Activity — Each line below containing the word "Laptop" needs to be shown.

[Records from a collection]
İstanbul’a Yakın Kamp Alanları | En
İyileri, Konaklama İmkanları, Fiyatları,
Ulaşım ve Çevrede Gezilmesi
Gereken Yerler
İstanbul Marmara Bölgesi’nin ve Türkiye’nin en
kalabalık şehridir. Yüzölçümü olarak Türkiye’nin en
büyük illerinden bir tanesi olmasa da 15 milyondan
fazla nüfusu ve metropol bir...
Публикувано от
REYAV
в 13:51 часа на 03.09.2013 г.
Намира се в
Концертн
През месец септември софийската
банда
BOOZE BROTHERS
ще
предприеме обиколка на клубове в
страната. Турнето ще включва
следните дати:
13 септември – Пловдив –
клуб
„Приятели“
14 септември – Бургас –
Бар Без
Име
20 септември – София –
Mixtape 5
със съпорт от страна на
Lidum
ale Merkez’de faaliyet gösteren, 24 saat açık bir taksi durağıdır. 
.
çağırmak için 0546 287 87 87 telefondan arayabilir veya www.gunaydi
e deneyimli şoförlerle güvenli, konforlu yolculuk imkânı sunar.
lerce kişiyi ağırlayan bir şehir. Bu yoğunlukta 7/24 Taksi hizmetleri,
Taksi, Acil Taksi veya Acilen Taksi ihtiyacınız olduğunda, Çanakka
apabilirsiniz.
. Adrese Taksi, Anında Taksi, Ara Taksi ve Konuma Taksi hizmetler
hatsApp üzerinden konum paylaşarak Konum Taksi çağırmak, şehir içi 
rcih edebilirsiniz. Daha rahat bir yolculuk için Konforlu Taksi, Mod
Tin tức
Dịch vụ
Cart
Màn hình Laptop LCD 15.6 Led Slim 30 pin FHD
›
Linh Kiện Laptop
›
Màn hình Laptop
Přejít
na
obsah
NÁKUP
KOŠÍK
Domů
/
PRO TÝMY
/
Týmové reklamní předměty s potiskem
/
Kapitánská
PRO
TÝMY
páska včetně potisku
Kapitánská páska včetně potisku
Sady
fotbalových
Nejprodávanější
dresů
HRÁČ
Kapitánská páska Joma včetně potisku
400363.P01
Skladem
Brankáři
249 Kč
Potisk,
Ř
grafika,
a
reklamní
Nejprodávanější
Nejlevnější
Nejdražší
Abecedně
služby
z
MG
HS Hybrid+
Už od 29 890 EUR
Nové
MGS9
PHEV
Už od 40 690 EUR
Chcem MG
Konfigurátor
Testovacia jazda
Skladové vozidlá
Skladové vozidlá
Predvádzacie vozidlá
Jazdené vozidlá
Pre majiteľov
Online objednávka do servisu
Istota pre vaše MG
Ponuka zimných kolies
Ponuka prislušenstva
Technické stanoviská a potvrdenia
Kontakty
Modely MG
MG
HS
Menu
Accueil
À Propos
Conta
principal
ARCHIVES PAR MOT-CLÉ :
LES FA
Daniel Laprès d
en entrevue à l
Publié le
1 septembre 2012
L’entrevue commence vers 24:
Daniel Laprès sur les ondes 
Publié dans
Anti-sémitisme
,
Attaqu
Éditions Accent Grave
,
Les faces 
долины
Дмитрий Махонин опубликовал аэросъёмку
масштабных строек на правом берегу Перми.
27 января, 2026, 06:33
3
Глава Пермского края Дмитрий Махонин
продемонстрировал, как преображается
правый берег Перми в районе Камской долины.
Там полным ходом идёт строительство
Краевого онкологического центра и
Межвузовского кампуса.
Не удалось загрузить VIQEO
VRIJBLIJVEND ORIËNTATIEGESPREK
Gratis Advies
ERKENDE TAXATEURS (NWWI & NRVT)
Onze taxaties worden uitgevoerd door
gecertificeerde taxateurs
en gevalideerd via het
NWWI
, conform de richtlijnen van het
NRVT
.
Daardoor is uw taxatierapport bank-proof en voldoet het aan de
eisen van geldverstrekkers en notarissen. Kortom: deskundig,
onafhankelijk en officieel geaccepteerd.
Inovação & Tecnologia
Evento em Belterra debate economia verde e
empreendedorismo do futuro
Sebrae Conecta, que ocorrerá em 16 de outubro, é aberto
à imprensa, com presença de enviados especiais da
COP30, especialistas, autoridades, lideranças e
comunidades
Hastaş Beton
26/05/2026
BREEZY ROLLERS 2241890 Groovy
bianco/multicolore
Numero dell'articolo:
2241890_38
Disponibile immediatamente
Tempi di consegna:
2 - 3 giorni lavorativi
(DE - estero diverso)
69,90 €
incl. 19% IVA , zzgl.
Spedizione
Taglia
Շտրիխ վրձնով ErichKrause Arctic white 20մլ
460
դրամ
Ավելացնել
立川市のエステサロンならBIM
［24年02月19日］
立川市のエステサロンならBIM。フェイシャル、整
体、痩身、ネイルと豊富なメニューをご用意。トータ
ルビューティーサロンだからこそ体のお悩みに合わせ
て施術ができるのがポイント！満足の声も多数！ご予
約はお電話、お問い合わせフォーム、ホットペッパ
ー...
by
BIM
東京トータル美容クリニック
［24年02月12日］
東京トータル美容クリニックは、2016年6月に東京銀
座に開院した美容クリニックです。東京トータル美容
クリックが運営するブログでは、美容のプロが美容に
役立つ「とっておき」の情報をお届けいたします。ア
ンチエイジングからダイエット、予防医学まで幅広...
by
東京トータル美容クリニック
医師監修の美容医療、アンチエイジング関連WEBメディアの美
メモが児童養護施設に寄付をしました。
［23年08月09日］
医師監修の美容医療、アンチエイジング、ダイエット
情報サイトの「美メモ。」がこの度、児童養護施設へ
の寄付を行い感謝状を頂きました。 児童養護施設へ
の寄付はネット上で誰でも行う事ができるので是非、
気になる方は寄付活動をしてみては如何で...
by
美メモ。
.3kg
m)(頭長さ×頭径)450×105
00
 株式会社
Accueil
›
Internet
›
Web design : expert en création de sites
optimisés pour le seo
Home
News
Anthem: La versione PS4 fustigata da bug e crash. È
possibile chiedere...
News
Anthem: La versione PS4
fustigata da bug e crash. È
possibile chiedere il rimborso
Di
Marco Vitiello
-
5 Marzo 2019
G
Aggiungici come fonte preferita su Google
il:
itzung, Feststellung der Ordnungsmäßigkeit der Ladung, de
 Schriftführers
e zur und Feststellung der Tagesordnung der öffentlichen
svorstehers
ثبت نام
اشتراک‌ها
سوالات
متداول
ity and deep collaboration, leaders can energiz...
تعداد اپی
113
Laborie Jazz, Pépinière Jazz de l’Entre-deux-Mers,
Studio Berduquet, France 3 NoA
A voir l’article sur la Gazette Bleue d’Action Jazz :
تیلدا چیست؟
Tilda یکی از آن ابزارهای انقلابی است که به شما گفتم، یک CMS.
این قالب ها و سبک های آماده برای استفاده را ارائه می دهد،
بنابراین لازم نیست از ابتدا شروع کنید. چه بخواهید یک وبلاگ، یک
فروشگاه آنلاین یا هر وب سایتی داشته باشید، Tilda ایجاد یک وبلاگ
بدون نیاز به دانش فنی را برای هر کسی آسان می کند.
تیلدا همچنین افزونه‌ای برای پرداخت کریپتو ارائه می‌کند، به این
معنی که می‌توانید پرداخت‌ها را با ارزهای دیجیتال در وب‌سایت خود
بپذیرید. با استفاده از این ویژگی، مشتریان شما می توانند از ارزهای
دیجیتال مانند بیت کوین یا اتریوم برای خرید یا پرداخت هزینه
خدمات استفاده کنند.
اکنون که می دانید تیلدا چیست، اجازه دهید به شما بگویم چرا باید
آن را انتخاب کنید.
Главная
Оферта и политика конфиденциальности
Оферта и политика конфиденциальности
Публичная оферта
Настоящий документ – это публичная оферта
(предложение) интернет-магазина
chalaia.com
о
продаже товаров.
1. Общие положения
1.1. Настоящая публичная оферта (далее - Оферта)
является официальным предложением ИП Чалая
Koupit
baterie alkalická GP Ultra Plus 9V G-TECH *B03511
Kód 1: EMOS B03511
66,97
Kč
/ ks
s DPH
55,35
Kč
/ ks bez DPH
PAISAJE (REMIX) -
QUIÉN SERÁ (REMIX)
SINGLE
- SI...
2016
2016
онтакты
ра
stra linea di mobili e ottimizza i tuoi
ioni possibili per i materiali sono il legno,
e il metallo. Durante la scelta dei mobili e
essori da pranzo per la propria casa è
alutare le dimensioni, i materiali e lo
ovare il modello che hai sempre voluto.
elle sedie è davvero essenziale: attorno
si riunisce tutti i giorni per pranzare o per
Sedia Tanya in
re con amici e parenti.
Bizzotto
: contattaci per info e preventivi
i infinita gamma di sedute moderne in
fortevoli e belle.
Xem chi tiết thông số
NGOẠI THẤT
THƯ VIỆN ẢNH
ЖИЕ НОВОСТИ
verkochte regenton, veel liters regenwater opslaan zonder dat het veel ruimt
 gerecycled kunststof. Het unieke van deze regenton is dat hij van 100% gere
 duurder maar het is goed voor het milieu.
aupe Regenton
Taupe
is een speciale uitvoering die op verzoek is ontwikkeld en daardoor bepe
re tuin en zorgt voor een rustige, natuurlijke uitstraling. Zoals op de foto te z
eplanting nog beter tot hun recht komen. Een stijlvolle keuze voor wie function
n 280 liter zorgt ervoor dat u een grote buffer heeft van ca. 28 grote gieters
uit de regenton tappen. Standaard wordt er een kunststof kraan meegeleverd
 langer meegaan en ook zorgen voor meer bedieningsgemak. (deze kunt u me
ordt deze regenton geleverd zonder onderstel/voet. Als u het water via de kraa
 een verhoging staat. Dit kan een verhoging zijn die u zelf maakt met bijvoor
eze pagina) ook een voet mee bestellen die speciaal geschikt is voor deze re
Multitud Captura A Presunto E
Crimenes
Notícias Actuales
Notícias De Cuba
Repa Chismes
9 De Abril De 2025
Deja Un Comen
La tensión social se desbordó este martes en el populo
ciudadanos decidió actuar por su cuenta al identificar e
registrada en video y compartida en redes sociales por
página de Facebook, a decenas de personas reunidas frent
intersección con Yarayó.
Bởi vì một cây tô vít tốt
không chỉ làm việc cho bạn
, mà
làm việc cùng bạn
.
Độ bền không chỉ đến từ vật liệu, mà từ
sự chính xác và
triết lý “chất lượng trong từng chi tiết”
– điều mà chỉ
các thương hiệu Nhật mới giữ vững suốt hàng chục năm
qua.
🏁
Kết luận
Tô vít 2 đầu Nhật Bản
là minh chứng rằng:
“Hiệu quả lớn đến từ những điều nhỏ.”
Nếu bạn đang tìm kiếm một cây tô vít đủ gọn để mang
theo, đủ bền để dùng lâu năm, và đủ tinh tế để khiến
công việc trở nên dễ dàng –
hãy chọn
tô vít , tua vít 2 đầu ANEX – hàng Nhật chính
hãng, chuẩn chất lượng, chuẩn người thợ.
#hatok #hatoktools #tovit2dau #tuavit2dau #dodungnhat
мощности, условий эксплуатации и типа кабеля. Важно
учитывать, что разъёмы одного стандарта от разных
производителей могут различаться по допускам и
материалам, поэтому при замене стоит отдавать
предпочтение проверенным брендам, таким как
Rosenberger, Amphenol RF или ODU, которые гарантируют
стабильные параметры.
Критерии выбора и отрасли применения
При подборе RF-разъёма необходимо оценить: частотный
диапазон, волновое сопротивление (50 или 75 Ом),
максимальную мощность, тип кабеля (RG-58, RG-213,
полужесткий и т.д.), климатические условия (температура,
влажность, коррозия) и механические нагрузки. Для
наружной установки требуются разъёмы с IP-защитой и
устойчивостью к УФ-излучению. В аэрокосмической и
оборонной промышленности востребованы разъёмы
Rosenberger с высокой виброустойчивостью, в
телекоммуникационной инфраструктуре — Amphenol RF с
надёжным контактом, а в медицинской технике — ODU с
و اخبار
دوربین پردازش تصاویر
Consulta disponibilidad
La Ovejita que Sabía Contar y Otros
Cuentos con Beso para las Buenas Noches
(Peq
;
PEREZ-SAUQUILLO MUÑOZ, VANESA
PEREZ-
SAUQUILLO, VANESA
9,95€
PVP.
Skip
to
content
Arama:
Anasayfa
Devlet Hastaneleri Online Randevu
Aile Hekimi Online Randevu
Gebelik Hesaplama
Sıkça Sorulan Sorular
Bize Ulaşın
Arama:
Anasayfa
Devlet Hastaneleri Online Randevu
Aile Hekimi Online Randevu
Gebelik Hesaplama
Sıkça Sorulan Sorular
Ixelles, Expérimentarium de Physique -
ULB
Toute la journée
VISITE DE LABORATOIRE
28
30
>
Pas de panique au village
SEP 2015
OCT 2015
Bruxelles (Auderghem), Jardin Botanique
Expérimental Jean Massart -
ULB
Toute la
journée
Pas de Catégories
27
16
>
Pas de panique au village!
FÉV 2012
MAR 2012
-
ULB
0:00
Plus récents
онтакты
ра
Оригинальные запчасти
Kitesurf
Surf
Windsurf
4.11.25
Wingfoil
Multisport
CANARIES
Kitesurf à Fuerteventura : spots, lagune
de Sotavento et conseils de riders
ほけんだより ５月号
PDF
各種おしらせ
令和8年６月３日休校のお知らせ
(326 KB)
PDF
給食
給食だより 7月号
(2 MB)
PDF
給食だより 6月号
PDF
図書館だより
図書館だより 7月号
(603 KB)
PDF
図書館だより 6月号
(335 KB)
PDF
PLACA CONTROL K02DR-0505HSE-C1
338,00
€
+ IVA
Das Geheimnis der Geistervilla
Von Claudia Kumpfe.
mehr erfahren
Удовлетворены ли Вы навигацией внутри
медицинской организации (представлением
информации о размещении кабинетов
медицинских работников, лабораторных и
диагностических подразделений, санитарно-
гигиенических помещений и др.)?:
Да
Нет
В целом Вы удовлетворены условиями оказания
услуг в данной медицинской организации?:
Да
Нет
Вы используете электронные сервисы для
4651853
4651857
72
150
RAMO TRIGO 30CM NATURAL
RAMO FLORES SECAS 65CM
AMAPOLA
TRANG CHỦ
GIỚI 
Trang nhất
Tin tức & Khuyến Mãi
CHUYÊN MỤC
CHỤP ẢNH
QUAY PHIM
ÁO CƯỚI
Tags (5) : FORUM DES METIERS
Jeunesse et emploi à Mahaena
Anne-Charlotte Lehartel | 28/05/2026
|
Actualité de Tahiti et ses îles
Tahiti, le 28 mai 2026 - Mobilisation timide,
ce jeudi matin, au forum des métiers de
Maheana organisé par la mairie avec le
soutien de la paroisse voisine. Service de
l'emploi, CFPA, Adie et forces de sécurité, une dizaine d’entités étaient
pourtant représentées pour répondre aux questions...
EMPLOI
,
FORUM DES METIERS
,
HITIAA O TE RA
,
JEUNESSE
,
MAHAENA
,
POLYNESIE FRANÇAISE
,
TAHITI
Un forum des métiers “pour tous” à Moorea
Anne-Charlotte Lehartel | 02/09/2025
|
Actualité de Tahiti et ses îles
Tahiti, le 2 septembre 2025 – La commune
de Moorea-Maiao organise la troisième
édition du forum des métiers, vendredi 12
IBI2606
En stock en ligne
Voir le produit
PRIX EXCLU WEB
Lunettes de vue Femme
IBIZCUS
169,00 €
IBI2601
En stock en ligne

Answer area —
Màn hình Laptop LCD 15.6 Led Slim 30 pin FHD
Linh Kiện Laptop
Màn hình Laptop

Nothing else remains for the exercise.